David





There is a weightiness about him, a lingering silence that belies the restlessness of his heart. He is a good man, honest, a devoted father, a caring minister, a loving husband. But the valley ground is mud, and each step is made with much effort and much inner struggle.

David was born on the mountain to a father who lived to be 95 and a grandfather who lived to be the same. His eyes show a deep understanding of his world – as I watch him inhale the morning mountain air, it fills not only his lungs, but his mind and spirit. They are the perpetually red-rimmed eyes of a hunter who instinctively rises in the predawn and burns the other end of the night for family. The hills speak to him, and I watch his face as he listens, wondering what the secrets are. There is a deep awe and peace in these thoughtless moments where even the thought of prayer seems a sacrilegious assertion of human will into the peace and still of God’s creation.

Like so many men of the village, a mantle holds David’s crown of manhood, obtained after killing six wild boar. It once was a symbol of great honor, reminiscing the tests that one must pass to become a warrior. In the Lukai society of old, there was a social stratification of Chief, Noble, and Commoner based on birth, with the lowers of society serving the landowners in return for housing and protection. Class status could be changed through marriage, improving or decreasing societal rank based on the choice of a spouse. There was one level of status not based on marriage or family name, however. A noble could born or bred, but a warrior earned his position through his own merit and feats of heroism. Before the majority of the Lukai converted to Christianity in the mid-1800’s, one of the requirements for warrior status was to capture the head of an enemy. As the days of warring passed, hunting remained the standard of heroism. Upon killing his sixth wild boar, a man earned the right to wear an eagle feather and the headdress adorned with the teeth of the boar. Hunters returned to a village greeted by streets lined with children seeking a tasty morsel of success.

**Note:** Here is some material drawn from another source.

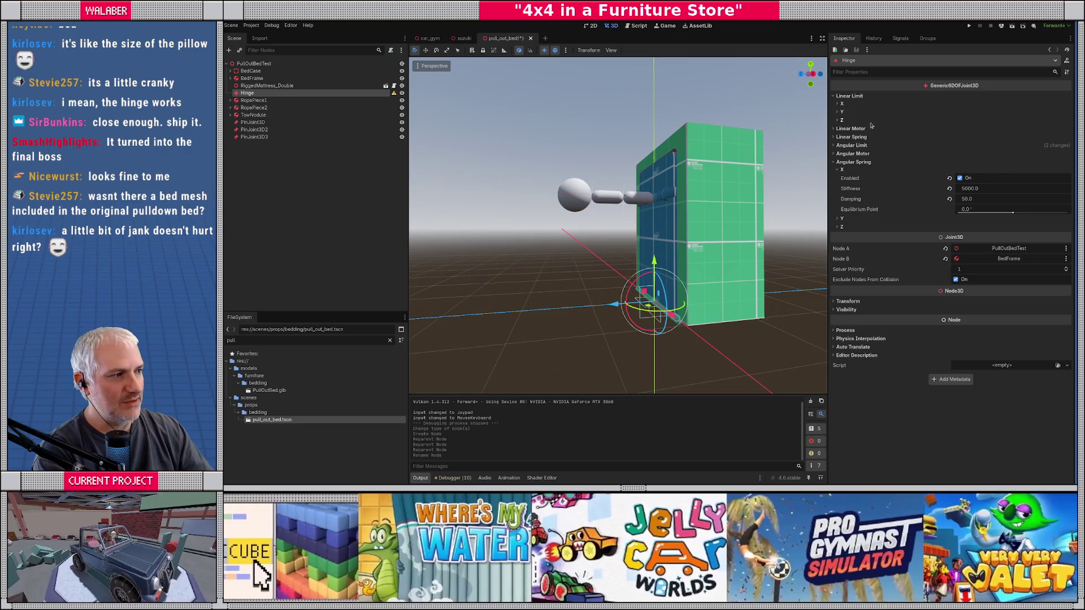
pyautogui.click(1005, 249)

In David’s lifetime such a culture has disappeared. He was born a hunter-warrior, but the need for the hunt disappeared as roads to the Lukai villages were built. Feeling he could better serve his people by becoming a pastor, he went to a seminary on the coast of Taiwan. While there he fell in love with a beautiful, petite Malaysian woman. Now the image of her, young and smiling, in a wedding dress hangs opposite the hunter’s headdress. As so many of the Lukai and Paiwan have, they settled in a little city in the shadow of the mountains, feeling it was best for their careers and for their children to receive a good education. Thus our paths crossed, as I was given the desk across from his wife at the hospital chaplain’s office in a neighboring town.

Daybreak is finishing its work, and we must begin the drive home. David recalls making the full day’s hike to Pingtung as a teenager, before the roads were built. Now, piling into his well-worn van, we can make the same drive in a little over an hour. I watch his eyes in the rearview mirror as he leaves his home behind once again, the feet intended to traverse the mountains instead pressing the brake pedal of a car headed back to an exilic home on the coastal plains. They are not bitter, nor sad. But they carry the resignation and confusion of a man who is unsure of his home.